This [Spark cheatsheet](https://s3.amazonaws.com/assets.datacamp.com/blog_assets/PySpark_SQL_Cheat_Sheet_Python.pdf) is useful

In [1]:
from pyspark import SparkContext, SparkConf
import numpy as np
import operator

In [2]:
conf=SparkConf().setAppName("Lab4-rddd").setMaster("local[*]")
sc = SparkContext(conf=conf)

Using PySpark and RDD's on the https://coding.csel.io machines is very slow -- most of the code is executed in Python and this is much less efficient than the java-based code using the PySpark dataframes. Be patient and trying using `.cache()` to cache the output of joins. You may want to start with a reduced set of data before running the full task.

To that end, we've included code to just extract the last 200,000 lines of each file below using the Python "slice" notation. Using that subset of the data your "new patent" table should look like:

![Top partial 10 RDD self-state citations](top-subsample-rdd.png)

When you're ready to run the whole thing, just include all the data and run it again (...and wait...).

These two RDD's are called "rawCitations" and "rawPatents" because you probably want to process them futher (e.g. convert them to integer types, etc). If you haven't used Python "byte" types before, google it. You can convert a byte variable `x` into e.g. a UTF8 string using `x.decode('uft-8')`.

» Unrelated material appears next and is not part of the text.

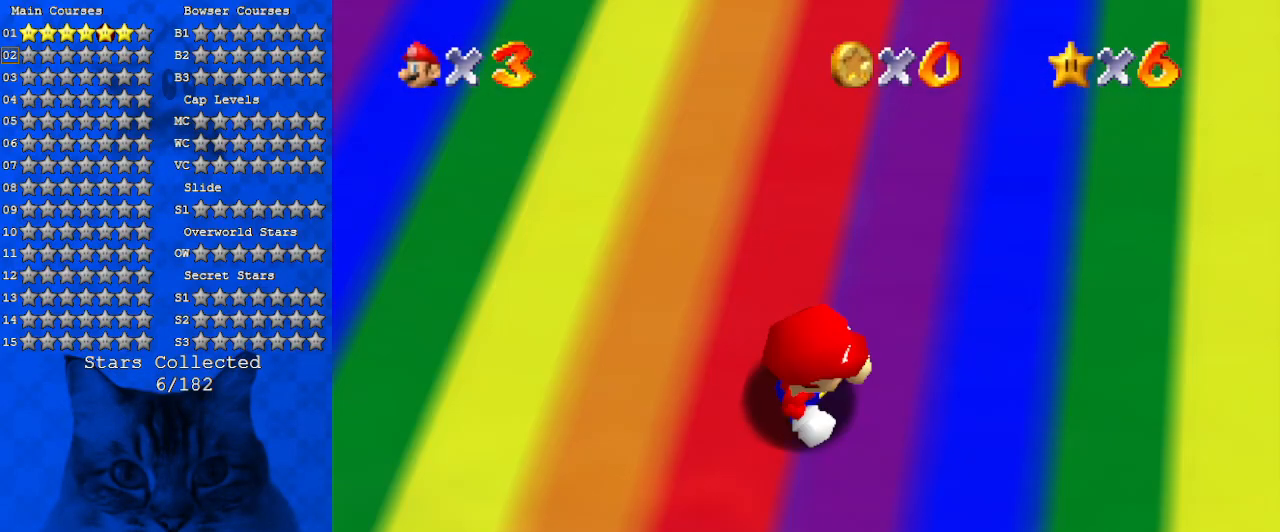
{"keys": [], "events": [[134, "c", "up"]]}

#### Extracting 800,000 lines from Citations and Patetns data

In [3]:
import gzip
with gzip.open('cite75_99.txt.gz', 'r') as f:
    rddCitations = sc.parallelize( f.readlines()[-800000:] )

In [4]:
with gzip.open('apat63_99.txt.gz', 'r') as f:
    rddPatents = sc.parallelize( f.readlines()[-800000:] )

#### Converitng data in bytes format to string format 

In [5]:
# decoding from byte order to string
rddCitations1 = rddCitations.map(lambda x: x.decode('utf-8').rstrip('\n'))

In [6]:
# decoding from byte order to string
rddPatents1 = rddPatents.map(lambda x: x.decode('utf-8').rstrip('\n'))

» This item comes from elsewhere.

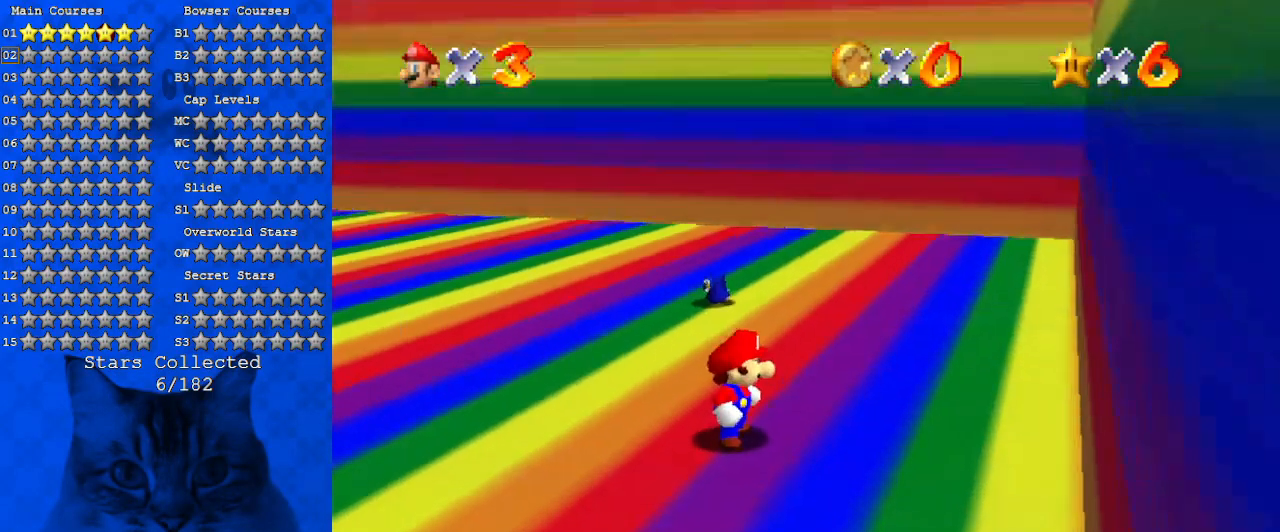
{"keys": [], "events": []}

#### Subsetting the patent data on columns "PATENT" and "POSTATE" <br/> where "PATENT" is the key, table "**patents_sub**"
#### This table is used to join with Citation data

In [7]:
#subset patent data on two columns
patents_sub = rddPatents1.map(lambda x: x.split(","))\
           .map(lambda x: (x[0],x[5]))

In [8]:
patents_sub.take(4)

[('5200108', '""'), ('5200109', '""'), ('5200110', '""'), ('5200111', '""')]

#### Creating table "**citing_as_key**" to make citing as key and value pair

In [9]:
citing_as_key = rddCitations1.map(lambda x: x.split(","))\
                             .map(lambda x: (x[0],x[0]))\
                             .distinct()

In [10]:
citing_as_key.take(4)

[('5935430', '5935430'),
 ('5935432', '5935432'),
 ('5935438', '5935438'),
 ('5935451', '5935451')]

#### Creating table "**cited_as_key**" to make cited as key and citing as value pair

In [11]:
cited_as_key = rddCitations1.map(lambda x: x.split(","))\
                         .map(lambda x: (x[1],x[0]))

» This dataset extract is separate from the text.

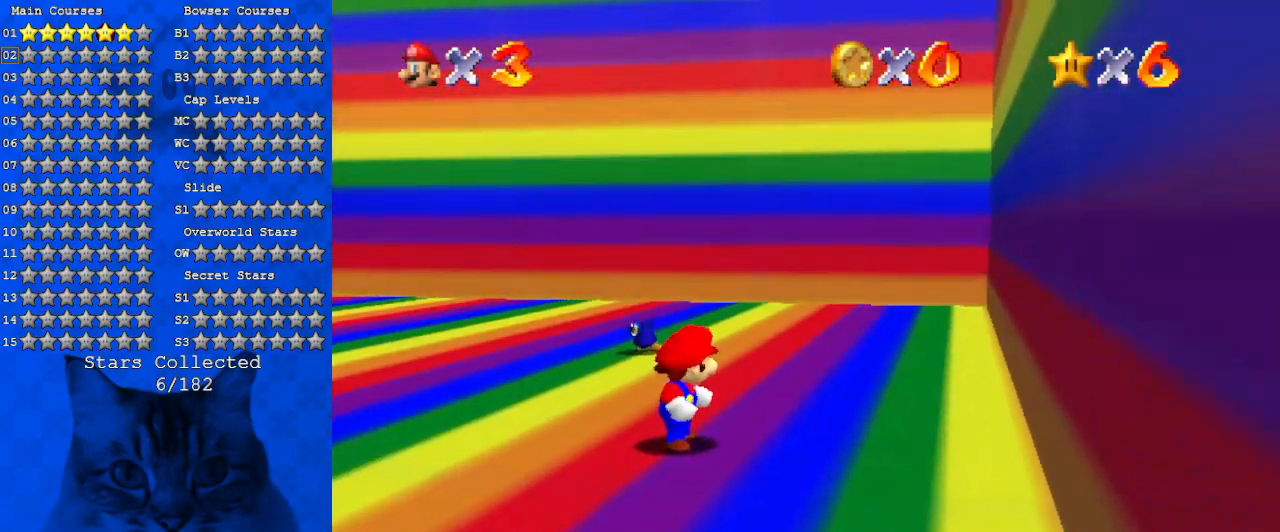
{"keys": ["left"], "events": [[300, "left", "down"]]}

In Cited_as_key, first element is the key "cited" and value is "citing"

In [12]:
cited_as_key.take(4)

[('5453769', '5935430'),
 ('5500071', '5935430'),
 ('5567868', '5935430'),
 ('5571410', '5935430')]

#### Joined "**cited_as_key**" and "**patents_sub**" based on "**cited**" as key <br/> resulting in **Table1** 

In [13]:
# joined based on Cited and patent 
table1 = cited_as_key.join(patents_sub)\
                     .map(lambda x: (x[1][0],(x[0],x[1][1])))

In [14]:
table1.take(4)

[('5935430', ('5453769', '"CA"')),
 ('5988786', ('5453769', '"CA"')),
 ('5997708', ('5453769', '"CA"')),
 ('6003977', ('5453769', '"CA"'))]

#### Joined "**citing_as_key**" and "**patents_sub**" based on "**citing**" as key <br/> resulting in **Table2** 

In [15]:
table2 = citing_as_key.join(patents_sub)

In [16]:
table2 = table2.map(lambda x: (x[0],x[1][1]))

In [17]:
table2.take(4)

[('5935437', '"TX"'),
 ('5935444', '"LA"'),
 ('5935445', '""'),
 ('5935459', '""')]

#### Join table1 and table 2 to get intermediate table for citing, citing_state, cited and cited_state

In [18]:
table3 = table2.join(table1)

In [19]:
table3.take(4)

[('5935444', ('"LA"', ('5567318', '"IL"'))),
 ('5935467', ('"NY"', ('5353292', '""'))),
 ('5935467', ('"NY"', ('5325229', '"OK"'))),
 ('5935467', ('"NY"', ('5363391', '"CA"')))]

In [20]:
table4 = table3.map(lambda x:((x[0],x[1][0]),(x[1][1][0],x[1][1][1])))\
               .keyBy(lambda x:x[0][0])

In [21]:
table4.take(4)

[('5935444', (('5935444', '"LA"'), ('5567318', '"IL"'))),
 ('5935467', (('5935467', '"NY"'), ('5353292', '""'))),
 ('5935467', (('5935467', '"NY"'), ('5325229', '"OK"'))),
 ('5935467', (('5935467', '"NY"'), ('5363391', '"CA"')))]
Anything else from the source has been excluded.